** AIM OF THE TASK **
Would you reproduce exactly the lines below from the one holding "left elbow: (194, 973)" through the one holding "right back paw: (115, 1057)", inclusive, and no others?

** PROVIDED RECORDS **
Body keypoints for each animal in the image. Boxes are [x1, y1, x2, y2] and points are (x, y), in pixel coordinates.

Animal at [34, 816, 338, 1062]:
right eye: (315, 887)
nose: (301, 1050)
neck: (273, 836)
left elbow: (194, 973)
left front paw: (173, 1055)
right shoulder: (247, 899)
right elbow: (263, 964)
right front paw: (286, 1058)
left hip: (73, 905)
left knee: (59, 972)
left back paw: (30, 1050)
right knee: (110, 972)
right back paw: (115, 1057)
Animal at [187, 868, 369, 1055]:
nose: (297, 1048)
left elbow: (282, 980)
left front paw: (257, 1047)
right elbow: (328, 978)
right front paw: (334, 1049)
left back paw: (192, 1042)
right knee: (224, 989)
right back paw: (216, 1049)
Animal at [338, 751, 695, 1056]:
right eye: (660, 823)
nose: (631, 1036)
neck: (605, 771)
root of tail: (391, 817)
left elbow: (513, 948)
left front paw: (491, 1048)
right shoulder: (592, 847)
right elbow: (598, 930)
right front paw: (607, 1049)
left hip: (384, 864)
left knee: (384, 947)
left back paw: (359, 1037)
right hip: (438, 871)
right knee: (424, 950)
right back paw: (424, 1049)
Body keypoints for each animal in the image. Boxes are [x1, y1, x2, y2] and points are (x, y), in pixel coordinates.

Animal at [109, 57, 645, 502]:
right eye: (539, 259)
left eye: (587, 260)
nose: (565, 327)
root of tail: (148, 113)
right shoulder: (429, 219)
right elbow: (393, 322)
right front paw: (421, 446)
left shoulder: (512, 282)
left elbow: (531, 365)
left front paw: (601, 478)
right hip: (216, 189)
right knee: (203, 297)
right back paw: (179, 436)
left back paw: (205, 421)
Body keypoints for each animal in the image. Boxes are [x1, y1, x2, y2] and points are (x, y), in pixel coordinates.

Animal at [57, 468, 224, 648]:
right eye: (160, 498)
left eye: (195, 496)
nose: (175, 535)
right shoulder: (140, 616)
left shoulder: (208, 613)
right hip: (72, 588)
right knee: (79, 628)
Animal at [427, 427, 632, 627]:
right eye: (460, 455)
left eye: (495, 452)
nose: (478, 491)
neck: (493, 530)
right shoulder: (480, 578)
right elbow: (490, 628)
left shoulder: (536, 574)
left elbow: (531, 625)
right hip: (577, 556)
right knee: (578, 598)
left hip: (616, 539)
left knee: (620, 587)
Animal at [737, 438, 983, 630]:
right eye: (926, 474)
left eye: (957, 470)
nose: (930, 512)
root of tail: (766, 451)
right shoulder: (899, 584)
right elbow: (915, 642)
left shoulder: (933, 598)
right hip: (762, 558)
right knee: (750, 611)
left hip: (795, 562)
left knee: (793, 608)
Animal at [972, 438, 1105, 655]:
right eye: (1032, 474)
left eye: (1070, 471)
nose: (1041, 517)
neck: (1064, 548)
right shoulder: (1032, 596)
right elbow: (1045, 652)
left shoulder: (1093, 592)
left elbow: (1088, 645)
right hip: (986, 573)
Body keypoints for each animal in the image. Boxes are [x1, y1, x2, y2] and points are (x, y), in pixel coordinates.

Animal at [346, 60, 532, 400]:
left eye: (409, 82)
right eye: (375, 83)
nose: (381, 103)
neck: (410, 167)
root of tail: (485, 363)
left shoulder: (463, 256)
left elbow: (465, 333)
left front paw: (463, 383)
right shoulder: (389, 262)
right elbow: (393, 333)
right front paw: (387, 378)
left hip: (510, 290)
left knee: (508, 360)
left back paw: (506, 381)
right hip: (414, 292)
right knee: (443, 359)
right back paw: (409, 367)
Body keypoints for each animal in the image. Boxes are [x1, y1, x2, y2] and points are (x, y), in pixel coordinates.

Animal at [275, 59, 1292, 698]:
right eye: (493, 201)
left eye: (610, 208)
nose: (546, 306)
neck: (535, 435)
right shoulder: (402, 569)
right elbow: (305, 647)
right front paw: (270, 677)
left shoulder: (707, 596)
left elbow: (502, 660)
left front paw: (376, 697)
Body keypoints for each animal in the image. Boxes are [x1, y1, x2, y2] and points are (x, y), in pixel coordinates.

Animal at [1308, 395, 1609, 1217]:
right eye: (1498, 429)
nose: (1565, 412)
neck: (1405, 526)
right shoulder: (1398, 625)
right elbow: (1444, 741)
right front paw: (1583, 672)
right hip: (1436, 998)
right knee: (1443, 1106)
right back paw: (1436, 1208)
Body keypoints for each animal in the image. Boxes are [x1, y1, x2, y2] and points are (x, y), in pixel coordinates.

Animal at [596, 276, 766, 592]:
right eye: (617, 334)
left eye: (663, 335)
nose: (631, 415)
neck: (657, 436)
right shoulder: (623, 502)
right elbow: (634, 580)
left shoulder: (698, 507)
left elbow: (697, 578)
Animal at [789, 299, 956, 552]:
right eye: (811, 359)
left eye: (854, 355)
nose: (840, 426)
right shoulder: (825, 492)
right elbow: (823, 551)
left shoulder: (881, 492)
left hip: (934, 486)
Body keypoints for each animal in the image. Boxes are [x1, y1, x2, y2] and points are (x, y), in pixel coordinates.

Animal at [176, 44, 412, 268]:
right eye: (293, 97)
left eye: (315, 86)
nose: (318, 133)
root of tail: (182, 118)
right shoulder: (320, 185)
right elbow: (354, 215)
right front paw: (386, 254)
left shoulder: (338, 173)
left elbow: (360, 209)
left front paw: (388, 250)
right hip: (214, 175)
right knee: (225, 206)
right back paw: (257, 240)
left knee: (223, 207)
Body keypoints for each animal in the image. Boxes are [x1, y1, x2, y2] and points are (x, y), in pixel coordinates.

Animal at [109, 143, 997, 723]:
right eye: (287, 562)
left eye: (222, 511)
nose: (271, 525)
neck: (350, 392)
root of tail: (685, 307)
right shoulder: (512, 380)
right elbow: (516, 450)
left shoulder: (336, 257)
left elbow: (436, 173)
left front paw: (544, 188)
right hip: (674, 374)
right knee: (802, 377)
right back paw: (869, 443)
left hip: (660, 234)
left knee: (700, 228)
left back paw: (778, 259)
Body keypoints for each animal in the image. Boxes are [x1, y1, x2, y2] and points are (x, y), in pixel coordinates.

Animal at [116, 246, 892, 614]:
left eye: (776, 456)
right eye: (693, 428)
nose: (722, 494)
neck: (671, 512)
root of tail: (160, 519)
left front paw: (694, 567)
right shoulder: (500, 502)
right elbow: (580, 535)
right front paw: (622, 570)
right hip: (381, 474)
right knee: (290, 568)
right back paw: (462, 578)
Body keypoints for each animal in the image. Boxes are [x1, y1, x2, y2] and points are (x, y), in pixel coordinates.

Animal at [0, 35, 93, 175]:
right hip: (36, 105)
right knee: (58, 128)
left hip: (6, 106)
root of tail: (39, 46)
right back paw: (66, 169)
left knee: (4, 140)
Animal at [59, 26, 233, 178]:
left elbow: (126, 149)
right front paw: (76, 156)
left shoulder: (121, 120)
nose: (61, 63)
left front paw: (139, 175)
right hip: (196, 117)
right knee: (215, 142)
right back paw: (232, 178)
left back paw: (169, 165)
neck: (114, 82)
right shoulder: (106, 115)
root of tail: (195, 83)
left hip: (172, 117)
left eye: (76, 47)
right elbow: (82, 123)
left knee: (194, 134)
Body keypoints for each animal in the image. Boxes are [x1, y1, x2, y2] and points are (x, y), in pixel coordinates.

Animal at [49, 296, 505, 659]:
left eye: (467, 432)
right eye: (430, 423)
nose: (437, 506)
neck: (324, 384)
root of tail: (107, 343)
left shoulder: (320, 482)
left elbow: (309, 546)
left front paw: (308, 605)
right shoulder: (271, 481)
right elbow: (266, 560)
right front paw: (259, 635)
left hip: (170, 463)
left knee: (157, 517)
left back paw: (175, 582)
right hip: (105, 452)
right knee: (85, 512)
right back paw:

** YOUR SOLUTION **
left elbow: (194, 973)
left front paw: (173, 1055)
right shoulder: (247, 899)
right elbow: (263, 964)
right front paw: (286, 1058)
left hip: (73, 905)
left knee: (59, 972)
left back paw: (30, 1050)
right knee: (110, 972)
right back paw: (115, 1057)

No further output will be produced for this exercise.